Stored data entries
-.-.-

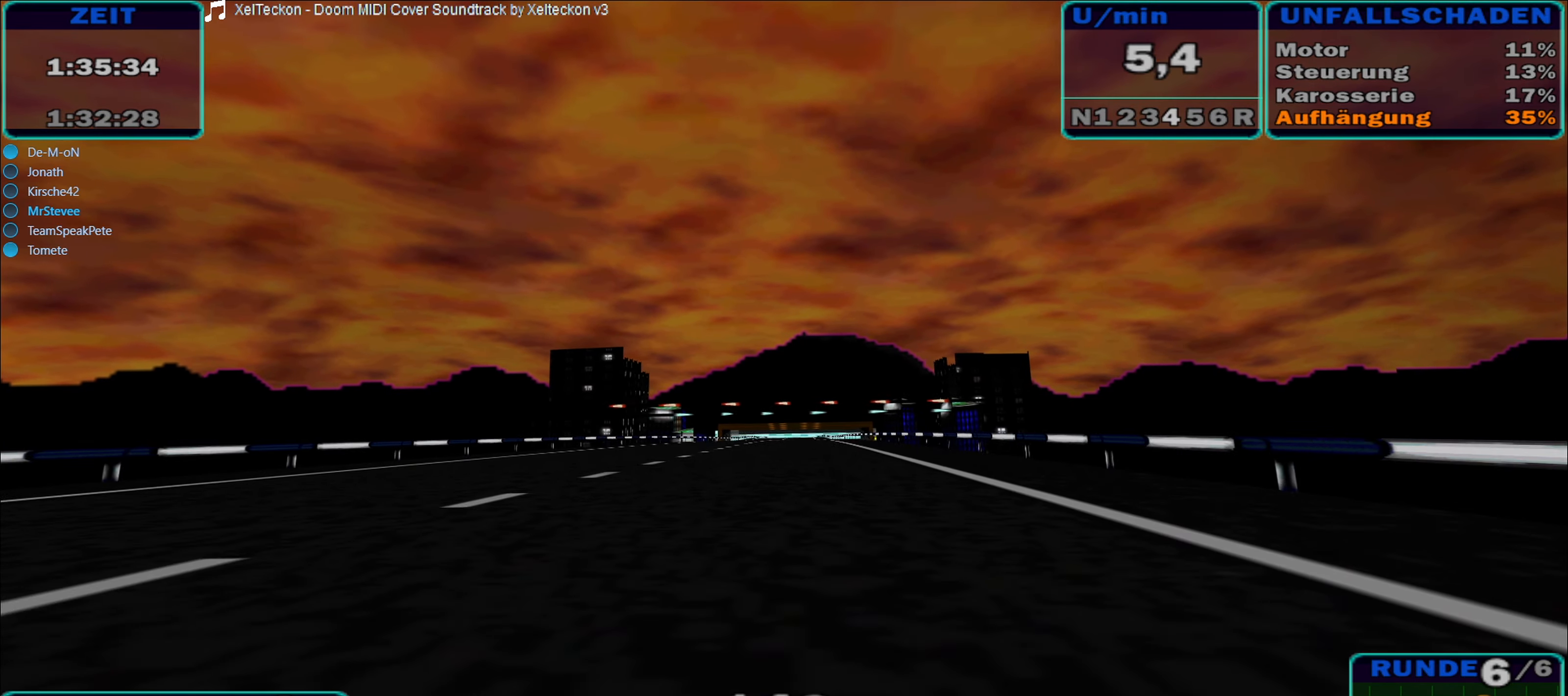
{"buttons": ["R2"], "left_stick": "center", "right_stick": "center", "events": []}
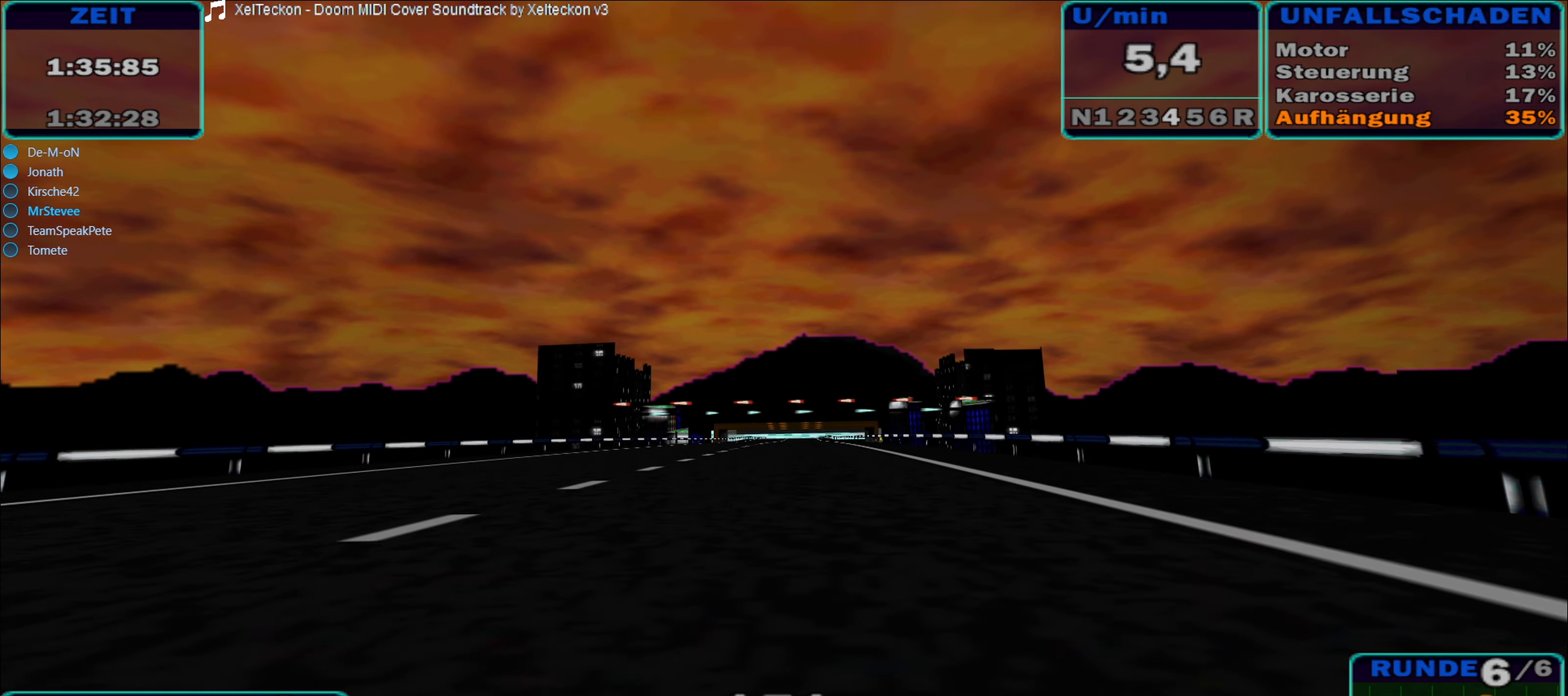
{"buttons": ["R2"], "left_stick": "center", "right_stick": "center", "events": []}
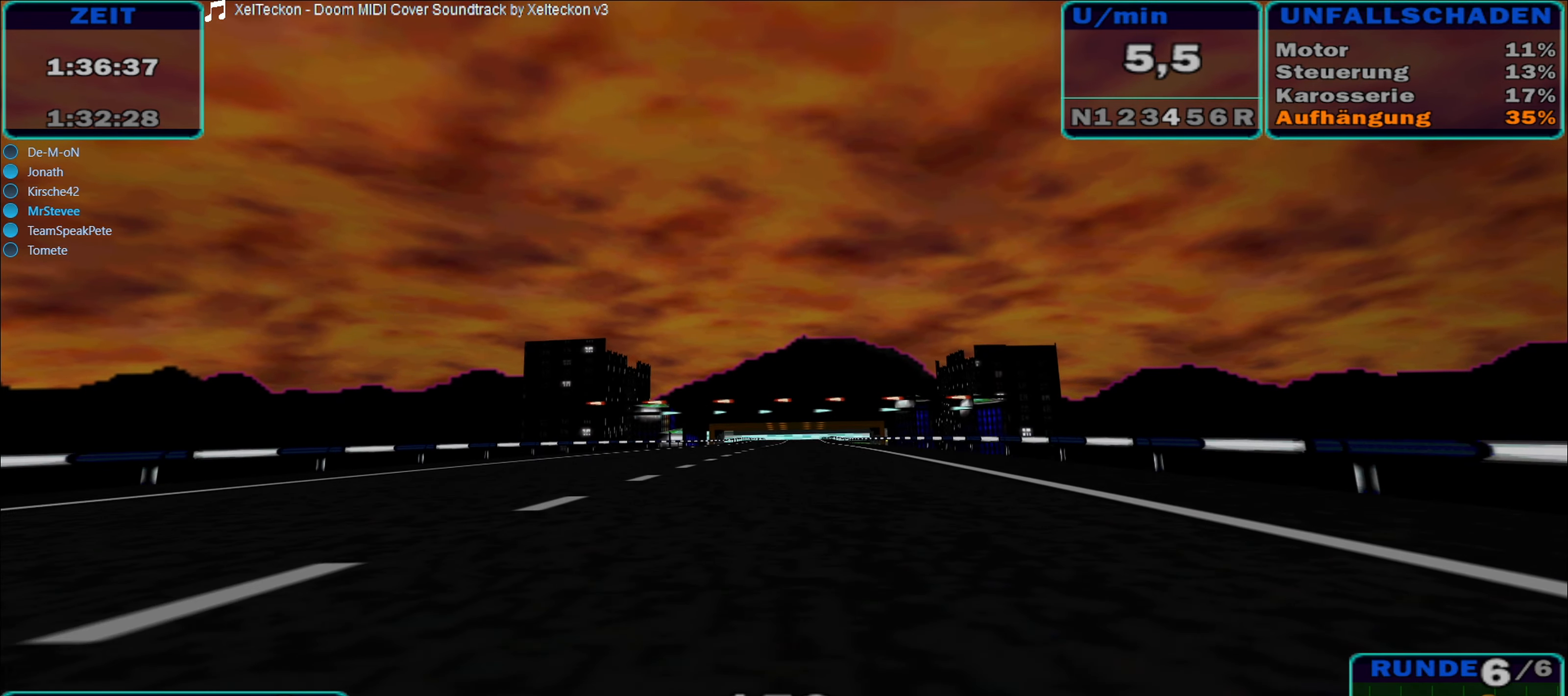
{"buttons": ["R2"], "left_stick": "center", "right_stick": "center", "events": []}
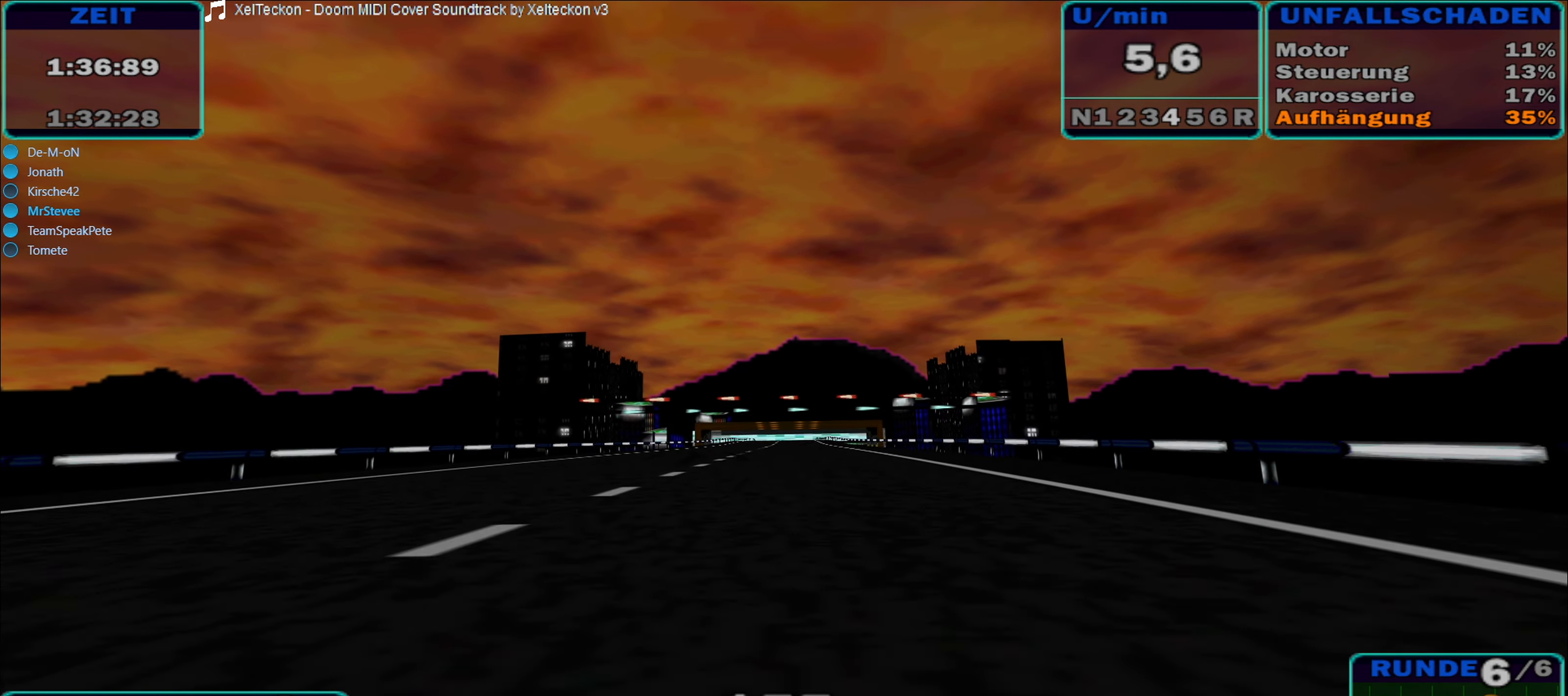
{"buttons": ["R2"], "left_stick": "center", "right_stick": "center", "events": [[167, "left_stick", "right"], [234, "left_stick", "center"]]}
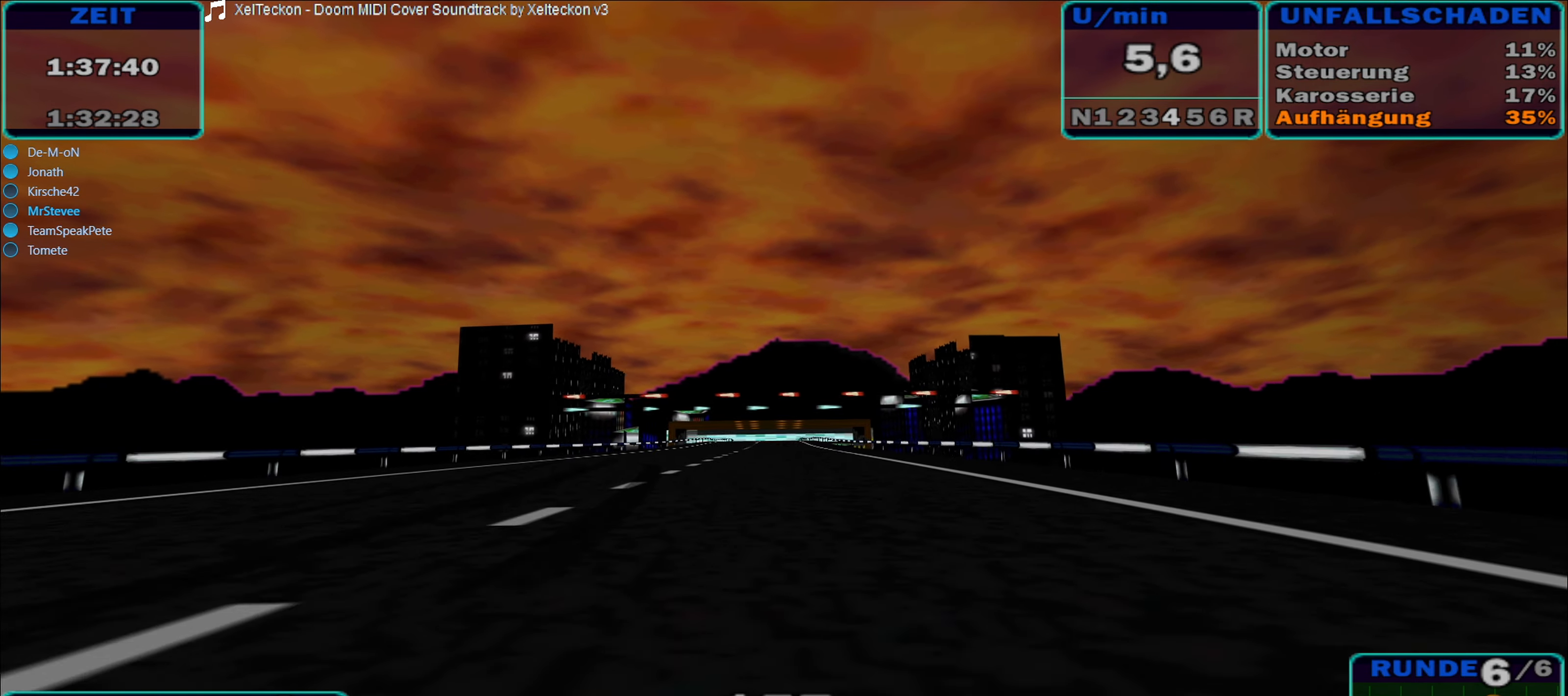
{"buttons": ["R2"], "left_stick": "right", "right_stick": "center", "events": [[150, "left_stick", "left"], [250, "left_stick", "center"], [467, "left_stick", "right"]]}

-.-.-

--- Exercise brief ---
Repeat all of the entries word for word, but omit the pictures.

--- Task answer ---
{"buttons": ["R2"], "left_stick": "center", "right_stick": "center", "events": []}
{"buttons": ["R2"], "left_stick": "center", "right_stick": "center", "events": []}
{"buttons": ["R2"], "left_stick": "center", "right_stick": "center", "events": []}
{"buttons": ["R2"], "left_stick": "center", "right_stick": "center", "events": [[167, "left_stick", "right"], [234, "left_stick", "center"]]}
{"buttons": ["R2"], "left_stick": "right", "right_stick": "center", "events": [[150, "left_stick", "left"], [250, "left_stick", "center"], [467, "left_stick", "right"]]}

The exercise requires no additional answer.